» **TASK DESCRIPTION**: The data below should be repeated exactly and in full.

◆ ◆ ◆ ◆ ◆ ◆ ◆

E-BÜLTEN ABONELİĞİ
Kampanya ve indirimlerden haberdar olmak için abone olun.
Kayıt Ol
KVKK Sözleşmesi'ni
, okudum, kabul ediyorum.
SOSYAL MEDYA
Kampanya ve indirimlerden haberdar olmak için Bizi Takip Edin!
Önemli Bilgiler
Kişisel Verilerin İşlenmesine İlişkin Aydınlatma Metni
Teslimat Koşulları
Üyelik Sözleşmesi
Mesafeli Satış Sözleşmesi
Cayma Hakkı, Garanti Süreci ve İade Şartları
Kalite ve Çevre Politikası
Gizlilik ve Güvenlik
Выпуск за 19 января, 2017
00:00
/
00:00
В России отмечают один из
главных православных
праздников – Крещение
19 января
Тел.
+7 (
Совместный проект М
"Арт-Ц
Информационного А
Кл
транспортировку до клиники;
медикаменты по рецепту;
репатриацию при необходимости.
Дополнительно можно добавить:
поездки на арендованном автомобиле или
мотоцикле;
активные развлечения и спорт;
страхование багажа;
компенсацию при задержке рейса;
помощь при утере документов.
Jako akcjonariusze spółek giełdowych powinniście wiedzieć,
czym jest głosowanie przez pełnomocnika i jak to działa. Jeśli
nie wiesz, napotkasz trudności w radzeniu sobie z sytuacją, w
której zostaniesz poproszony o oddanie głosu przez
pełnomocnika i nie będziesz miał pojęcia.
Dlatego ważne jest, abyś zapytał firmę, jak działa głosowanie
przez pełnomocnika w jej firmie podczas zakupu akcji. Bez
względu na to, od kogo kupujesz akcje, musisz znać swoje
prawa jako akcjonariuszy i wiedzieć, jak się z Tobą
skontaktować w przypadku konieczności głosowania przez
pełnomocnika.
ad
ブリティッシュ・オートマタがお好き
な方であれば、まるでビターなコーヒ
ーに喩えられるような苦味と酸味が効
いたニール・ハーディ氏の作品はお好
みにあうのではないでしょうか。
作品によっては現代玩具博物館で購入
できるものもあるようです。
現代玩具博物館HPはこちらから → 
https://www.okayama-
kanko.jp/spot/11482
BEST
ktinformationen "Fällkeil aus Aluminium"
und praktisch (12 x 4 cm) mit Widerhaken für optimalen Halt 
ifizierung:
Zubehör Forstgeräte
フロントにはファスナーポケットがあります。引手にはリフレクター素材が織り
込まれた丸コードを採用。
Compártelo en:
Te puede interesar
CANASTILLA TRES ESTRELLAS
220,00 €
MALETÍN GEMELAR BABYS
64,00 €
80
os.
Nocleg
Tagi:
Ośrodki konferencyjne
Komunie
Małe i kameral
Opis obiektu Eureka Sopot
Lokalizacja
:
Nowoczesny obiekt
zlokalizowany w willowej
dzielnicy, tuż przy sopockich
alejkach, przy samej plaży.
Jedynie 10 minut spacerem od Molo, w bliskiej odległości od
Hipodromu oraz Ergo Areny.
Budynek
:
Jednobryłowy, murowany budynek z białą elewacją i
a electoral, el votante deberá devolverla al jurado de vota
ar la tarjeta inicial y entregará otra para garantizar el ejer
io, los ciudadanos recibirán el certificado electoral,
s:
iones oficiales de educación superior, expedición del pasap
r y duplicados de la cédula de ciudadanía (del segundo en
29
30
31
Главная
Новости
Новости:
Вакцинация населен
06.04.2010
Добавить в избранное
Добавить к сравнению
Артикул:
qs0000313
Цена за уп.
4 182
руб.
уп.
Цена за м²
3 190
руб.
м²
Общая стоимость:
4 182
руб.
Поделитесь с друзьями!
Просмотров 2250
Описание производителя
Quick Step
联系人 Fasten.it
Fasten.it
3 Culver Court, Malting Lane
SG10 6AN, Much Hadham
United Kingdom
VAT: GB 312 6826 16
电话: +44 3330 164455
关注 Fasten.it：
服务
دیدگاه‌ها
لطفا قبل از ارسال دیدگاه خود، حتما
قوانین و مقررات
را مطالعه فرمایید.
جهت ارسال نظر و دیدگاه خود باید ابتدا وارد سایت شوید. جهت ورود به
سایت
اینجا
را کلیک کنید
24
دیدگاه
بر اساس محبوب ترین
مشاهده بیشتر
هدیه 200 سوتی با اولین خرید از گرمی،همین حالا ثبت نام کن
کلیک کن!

◆ ◆ ◆ ◆ ◆ ◆ ◆

» **RESULT OF THIS EXERCISE**:
E-BÜLTEN ABONELİĞİ
Kampanya ve indirimlerden haberdar olmak için abone olun.
Kayıt Ol
KVKK Sözleşmesi'ni
, okudum, kabul ediyorum.
SOSYAL MEDYA
Kampanya ve indirimlerden haberdar olmak için Bizi Takip Edin!
Önemli Bilgiler
Kişisel Verilerin İşlenmesine İlişkin Aydınlatma Metni
Teslimat Koşulları
Üyelik Sözleşmesi
Mesafeli Satış Sözleşmesi
Cayma Hakkı, Garanti Süreci ve İade Şartları
Kalite ve Çevre Politikası
Gizlilik ve Güvenlik
Выпуск за 19 января, 2017
00:00
/
00:00
В России отмечают один из
главных православных
праздников – Крещение
19 января
Тел.
+7 (
Совместный проект М
"Арт-Ц
Информационного А
Кл
транспортировку до клиники;
медикаменты по рецепту;
репатриацию при необходимости.
Дополнительно можно добавить:
поездки на арендованном автомобиле или
мотоцикле;
активные развлечения и спорт;
страхование багажа;
компенсацию при задержке рейса;
помощь при утере документов.
Jako akcjonariusze spółek giełdowych powinniście wiedzieć,
czym jest głosowanie przez pełnomocnika i jak to działa. Jeśli
nie wiesz, napotkasz trudności w radzeniu sobie z sytuacją, w
której zostaniesz poproszony o oddanie głosu przez
pełnomocnika i nie będziesz miał pojęcia.
Dlatego ważne jest, abyś zapytał firmę, jak działa głosowanie
przez pełnomocnika w jej firmie podczas zakupu akcji. Bez
względu na to, od kogo kupujesz akcje, musisz znać swoje
prawa jako akcjonariuszy i wiedzieć, jak się z Tobą
skontaktować w przypadku konieczności głosowania przez
pełnomocnika.
ad
ブリティッシュ・オートマタがお好き
な方であれば、まるでビターなコーヒ
ーに喩えられるような苦味と酸味が効
いたニール・ハーディ氏の作品はお好
みにあうのではないでしょうか。
作品によっては現代玩具博物館で購入
できるものもあるようです。
現代玩具博物館HPはこちらから → 
https://www.okayama-
kanko.jp/spot/11482
BEST
ktinformationen "Fällkeil aus Aluminium"
und praktisch (12 x 4 cm) mit Widerhaken für optimalen Halt 
ifizierung:
Zubehör Forstgeräte
フロントにはファスナーポケットがあります。引手にはリフレクター素材が織り
込まれた丸コードを採用。
Compártelo en:
Te puede interesar
CANASTILLA TRES ESTRELLAS
220,00 €
MALETÍN GEMELAR BABYS
64,00 €
80
os.
Nocleg
Tagi:
Ośrodki konferencyjne
Komunie
Małe i kameral
Opis obiektu Eureka Sopot
Lokalizacja
:
Nowoczesny obiekt
zlokalizowany w willowej
dzielnicy, tuż przy sopockich
alejkach, przy samej plaży.
Jedynie 10 minut spacerem od Molo, w bliskiej odległości od
Hipodromu oraz Ergo Areny.
Budynek
:
Jednobryłowy, murowany budynek z białą elewacją i
a electoral, el votante deberá devolverla al jurado de vota
ar la tarjeta inicial y entregará otra para garantizar el ejer
io, los ciudadanos recibirán el certificado electoral,
s:
iones oficiales de educación superior, expedición del pasap
r y duplicados de la cédula de ciudadanía (del segundo en
29
30
31
Главная
Новости
Новости:
Вакцинация населен
06.04.2010
Добавить в избранное
Добавить к сравнению
Артикул:
qs0000313
Цена за уп.
4 182
руб.
уп.
Цена за м²
3 190
руб.
м²
Общая стоимость:
4 182
руб.
Поделитесь с друзьями!
Просмотров 2250
Описание производителя
Quick Step
联系人 Fasten.it
Fasten.it
3 Culver Court, Malting Lane
SG10 6AN, Much Hadham
United Kingdom
VAT: GB 312 6826 16
电话: +44 3330 164455
关注 Fasten.it：
服务
دیدگاه‌ها
لطفا قبل از ارسال دیدگاه خود، حتما
قوانین و مقررات
را مطالعه فرمایید.
جهت ارسال نظر و دیدگاه خود باید ابتدا وارد سایت شوید. جهت ورود به
سایت
اینجا
را کلیک کنید
24
دیدگاه
بر اساس محبوب ترین
مشاهده بیشتر
هدیه 200 سوتی با اولین خرید از گرمی،همین حالا ثبت نام کن
کلیک کن!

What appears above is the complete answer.